=== TASK MATERIAL ===

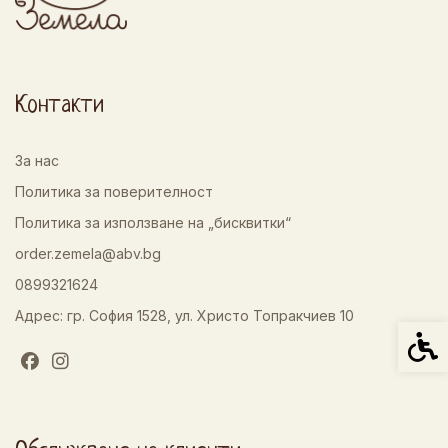
Контакти
За нас
Политика за поверителност
Политика за използване на „бисквитки“
order.zemela@abv.bg
0899321624
Адрес: гр. София 1528, ул. Христо Топракчиев 10
Спец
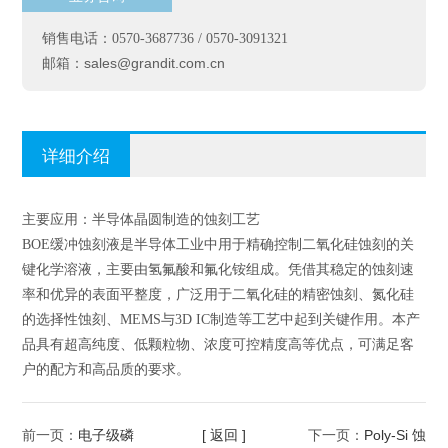
销售电话：0570-3687736 / 0570-3091321
sales@grandit.com.cn
邮箱：
详细介绍
主要应用：半导体晶圆制造的蚀刻工艺
BOE缓冲蚀刻液是半导体工业中用于精确控制二氧化硅蚀刻的关
键化学溶液，主要由氢氟酸和氟化铵组成。凭借其稳定的蚀刻速
率和优异的表面平整度，广泛用于二氧化硅的精密蚀刻、氮化硅
的选择性蚀刻、MEMS与3D IC制造等工艺中起到关键作用。本产
品具有超高纯度、低颗粒物、浓度可控精度高等优点，可满足客
户的配方和高品质的要求。
电子级磷
[ 返回 ]
Poly-Si 蚀
前一页：
下一页：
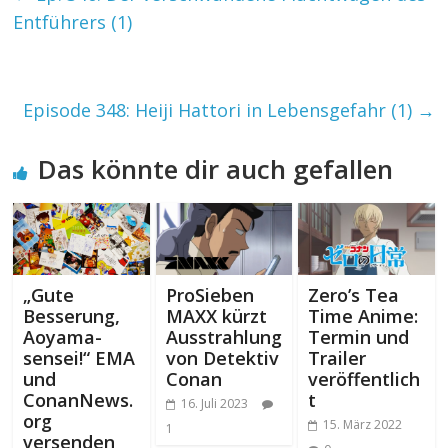
Entführers (1)
Episode 348: Heiji Hattori in Lebensgefahr (1)
→
Das könnte dir auch gefallen
„Gute
ProSieben
Zero’s Tea
Besserung,
MAXX kürzt
Time Anime:
Aoyama-
Ausstrahlung
Termin und
sensei!“ EMA
von Detektiv
Trailer
und
Conan
veröffentlich
ConanNews.
t
16. Juli 2023
org
15. März 2022
1
versenden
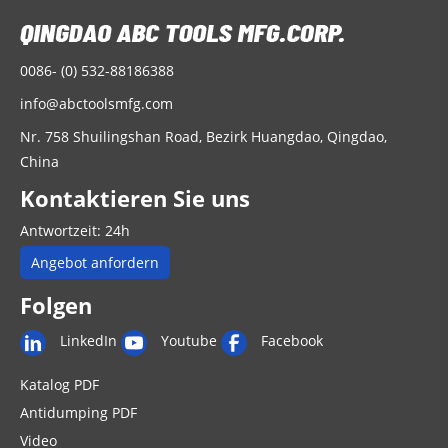
0086- (0) 532-88186388
info@abctoolsmfg.com
Nr. 758 Shuilingshan Road, Bezirk Huangdao, Qingdao,
China
Kontaktieren Sie uns
Antwortzeit: 24h
Angebot anfordern
Folgen
LinkedIn
Youtube
Facebook
Katalog PDF
Antidumping PDF
Video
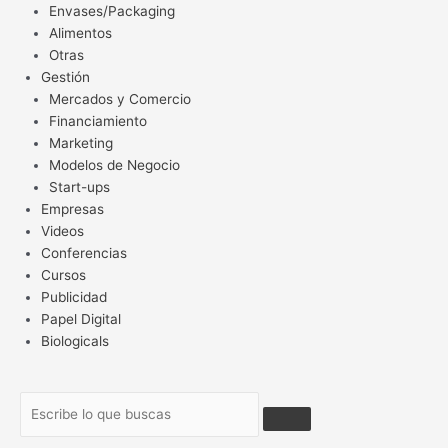
Envases/Packaging
Alimentos
Otras
Gestión
Mercados y Comercio
Financiamiento
Marketing
Modelos de Negocio
Start-ups
Empresas
Videos
Conferencias
Cursos
Publicidad
Papel Digital
Biologicals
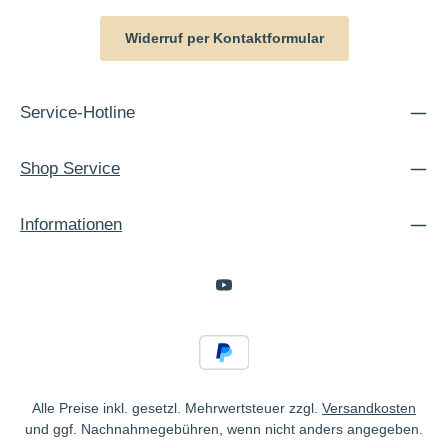
Widerruf per Kontaktformular
Service-Hotline
Shop Service
Informationen
Alle Preise inkl. gesetzl. Mehrwertsteuer zzgl.
Versandkosten
und ggf. Nachnahmegebühren, wenn nicht anders angegeben.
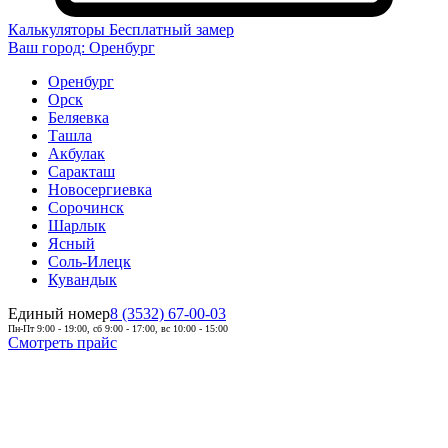
Калькуляторы
Бесплатный замер
Ваш город:
Оренбург
Оренбург
Орск
Беляевка
Ташла
Акбулак
Саракташ
Новосергиевка
Сорочинск
Шарлык
Ясный
Соль-Илецк
Кувандык
Единый номер
8 (3532) 67-00-03
Пн-Пт 9:00 - 19:00, сб 9:00 - 17:00, вс 10:00 - 15:00
Смотреть прайс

===

• [ASSIGNED TASK] The output consists solely of the lines from the line that contains "8 (3532) 67-00-03" through the final line of the data.

• [SOLUTION TO THIS PROBLEM]
8 (3532) 67-00-03
Пн-Пт 9:00 - 19:00, сб 9:00 - 17:00, вс 10:00 - 15:00
Смотреть прайс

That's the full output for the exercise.